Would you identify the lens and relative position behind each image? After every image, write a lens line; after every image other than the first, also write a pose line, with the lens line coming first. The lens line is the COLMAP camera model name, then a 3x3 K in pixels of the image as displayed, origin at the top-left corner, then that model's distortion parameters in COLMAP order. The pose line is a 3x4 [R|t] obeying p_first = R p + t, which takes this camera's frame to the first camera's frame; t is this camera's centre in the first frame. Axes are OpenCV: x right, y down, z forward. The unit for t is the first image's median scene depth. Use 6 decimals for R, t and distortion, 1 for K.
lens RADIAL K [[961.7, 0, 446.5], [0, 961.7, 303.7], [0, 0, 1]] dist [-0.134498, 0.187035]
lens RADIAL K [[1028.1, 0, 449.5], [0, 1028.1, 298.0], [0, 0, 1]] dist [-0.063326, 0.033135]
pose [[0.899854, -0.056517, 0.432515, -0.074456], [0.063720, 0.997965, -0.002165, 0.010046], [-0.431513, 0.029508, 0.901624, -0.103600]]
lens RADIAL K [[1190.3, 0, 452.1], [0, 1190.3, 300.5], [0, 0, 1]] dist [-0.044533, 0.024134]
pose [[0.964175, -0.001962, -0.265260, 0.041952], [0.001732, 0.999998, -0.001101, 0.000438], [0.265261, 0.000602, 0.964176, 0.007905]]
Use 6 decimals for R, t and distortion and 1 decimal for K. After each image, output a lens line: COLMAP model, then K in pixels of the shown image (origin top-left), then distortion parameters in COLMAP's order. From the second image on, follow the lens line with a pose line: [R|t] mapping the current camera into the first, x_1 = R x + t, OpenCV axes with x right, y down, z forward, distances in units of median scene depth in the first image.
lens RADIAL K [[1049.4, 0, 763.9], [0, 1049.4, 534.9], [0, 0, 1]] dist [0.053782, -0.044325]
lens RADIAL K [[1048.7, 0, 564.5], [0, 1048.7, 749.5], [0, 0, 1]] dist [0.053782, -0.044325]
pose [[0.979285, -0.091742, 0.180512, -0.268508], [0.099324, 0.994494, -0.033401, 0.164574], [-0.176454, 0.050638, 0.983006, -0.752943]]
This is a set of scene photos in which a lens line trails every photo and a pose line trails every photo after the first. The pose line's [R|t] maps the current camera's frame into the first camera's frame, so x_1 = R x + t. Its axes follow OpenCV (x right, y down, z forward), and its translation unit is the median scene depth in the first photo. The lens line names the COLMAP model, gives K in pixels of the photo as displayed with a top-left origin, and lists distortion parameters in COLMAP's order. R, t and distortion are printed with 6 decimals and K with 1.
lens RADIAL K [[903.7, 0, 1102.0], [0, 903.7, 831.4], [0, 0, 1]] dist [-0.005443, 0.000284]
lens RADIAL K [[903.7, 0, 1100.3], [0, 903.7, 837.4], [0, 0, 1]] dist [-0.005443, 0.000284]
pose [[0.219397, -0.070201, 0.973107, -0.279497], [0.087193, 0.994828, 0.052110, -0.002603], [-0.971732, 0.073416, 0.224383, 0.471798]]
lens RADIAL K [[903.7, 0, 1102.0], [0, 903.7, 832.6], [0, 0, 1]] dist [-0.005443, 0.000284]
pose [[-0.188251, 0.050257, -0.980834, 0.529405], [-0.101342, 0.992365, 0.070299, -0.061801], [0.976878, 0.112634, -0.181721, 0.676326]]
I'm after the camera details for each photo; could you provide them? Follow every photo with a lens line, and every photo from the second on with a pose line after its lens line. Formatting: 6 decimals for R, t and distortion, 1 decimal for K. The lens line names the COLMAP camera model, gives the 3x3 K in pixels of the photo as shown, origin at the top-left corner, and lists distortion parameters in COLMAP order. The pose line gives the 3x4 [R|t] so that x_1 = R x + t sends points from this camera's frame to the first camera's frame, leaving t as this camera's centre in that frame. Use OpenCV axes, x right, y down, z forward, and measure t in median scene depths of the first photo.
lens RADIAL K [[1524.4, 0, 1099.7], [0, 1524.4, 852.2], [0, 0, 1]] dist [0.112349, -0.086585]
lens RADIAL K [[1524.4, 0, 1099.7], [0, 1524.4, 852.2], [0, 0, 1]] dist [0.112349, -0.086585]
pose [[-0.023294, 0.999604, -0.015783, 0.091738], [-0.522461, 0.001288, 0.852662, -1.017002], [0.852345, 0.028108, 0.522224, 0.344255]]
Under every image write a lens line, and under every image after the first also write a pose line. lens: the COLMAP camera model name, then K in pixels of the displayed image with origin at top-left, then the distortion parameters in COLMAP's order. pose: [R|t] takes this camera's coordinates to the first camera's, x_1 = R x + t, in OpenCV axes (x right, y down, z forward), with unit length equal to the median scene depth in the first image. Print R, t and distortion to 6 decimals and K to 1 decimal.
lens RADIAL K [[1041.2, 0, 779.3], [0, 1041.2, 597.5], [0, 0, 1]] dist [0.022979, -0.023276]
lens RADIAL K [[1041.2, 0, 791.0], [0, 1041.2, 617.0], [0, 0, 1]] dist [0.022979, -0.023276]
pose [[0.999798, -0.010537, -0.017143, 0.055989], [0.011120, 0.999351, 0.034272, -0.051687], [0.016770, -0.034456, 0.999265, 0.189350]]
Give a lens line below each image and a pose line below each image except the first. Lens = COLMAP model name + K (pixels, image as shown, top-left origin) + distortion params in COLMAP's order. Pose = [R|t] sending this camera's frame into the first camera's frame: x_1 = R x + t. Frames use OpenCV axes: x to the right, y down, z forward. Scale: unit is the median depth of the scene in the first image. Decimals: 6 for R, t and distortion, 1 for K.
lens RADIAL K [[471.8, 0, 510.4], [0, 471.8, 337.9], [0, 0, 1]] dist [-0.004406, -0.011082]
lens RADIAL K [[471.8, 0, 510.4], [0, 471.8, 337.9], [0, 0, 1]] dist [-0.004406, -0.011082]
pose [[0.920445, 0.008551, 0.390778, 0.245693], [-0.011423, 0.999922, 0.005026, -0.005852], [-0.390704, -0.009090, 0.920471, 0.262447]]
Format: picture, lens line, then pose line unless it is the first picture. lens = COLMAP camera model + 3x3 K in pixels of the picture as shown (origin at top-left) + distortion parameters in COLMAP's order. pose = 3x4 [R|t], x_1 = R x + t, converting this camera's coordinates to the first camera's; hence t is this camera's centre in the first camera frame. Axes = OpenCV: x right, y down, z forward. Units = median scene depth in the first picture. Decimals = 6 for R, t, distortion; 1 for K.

====================

TASK OBJECTIVE —
Can you retype the data between the line holding "I'm after the" and the line holding "-0.034456, 0.999265, 0.189350]]", inclusive, with every character unchanged?

WRITTEN SOLUTION —
I'm after the camera details for each photo; could you provide them? Follow every photo with a lens line, and every photo from the second on with a pose line after its lens line. Formatting: 6 decimals for R, t and distortion, 1 decimal for K. The lens line names the COLMAP camera model, gives the 3x3 K in pixels of the photo as shown, origin at the top-left corner, and lists distortion parameters in COLMAP order. The pose line gives the 3x4 [R|t] so that x_1 = R x + t sends points from this camera's frame to the first camera's frame, leaving t as this camera's centre in that frame. Use OpenCV axes, x right, y down, z forward, and measure t in median scene depths of the first photo.
lens RADIAL K [[1524.4, 0, 1099.7], [0, 1524.4, 852.2], [0, 0, 1]] dist [0.112349, -0.086585]
lens RADIAL K [[1524.4, 0, 1099.7], [0, 1524.4, 852.2], [0, 0, 1]] dist [0.112349, -0.086585]
pose [[-0.023294, 0.999604, -0.015783, 0.091738], [-0.522461, 0.001288, 0.852662, -1.017002], [0.852345, 0.028108, 0.522224, 0.344255]]
Under every image write a lens line, and under every image after the first also write a pose line. lens: the COLMAP camera model name, then K in pixels of the displayed image with origin at top-left, then the distortion parameters in COLMAP's order. pose: [R|t] takes this camera's coordinates to the first camera's, x_1 = R x + t, in OpenCV axes (x right, y down, z forward), with unit length equal to the median scene depth in the first image. Print R, t and distortion to 6 decimals and K to 1 decimal.
lens RADIAL K [[1041.2, 0, 779.3], [0, 1041.2, 597.5], [0, 0, 1]] dist [0.022979, -0.023276]
lens RADIAL K [[1041.2, 0, 791.0], [0, 1041.2, 617.0], [0, 0, 1]] dist [0.022979, -0.023276]
pose [[0.999798, -0.010537, -0.017143, 0.055989], [0.011120, 0.999351, 0.034272, -0.051687], [0.016770, -0.034456, 0.999265, 0.189350]]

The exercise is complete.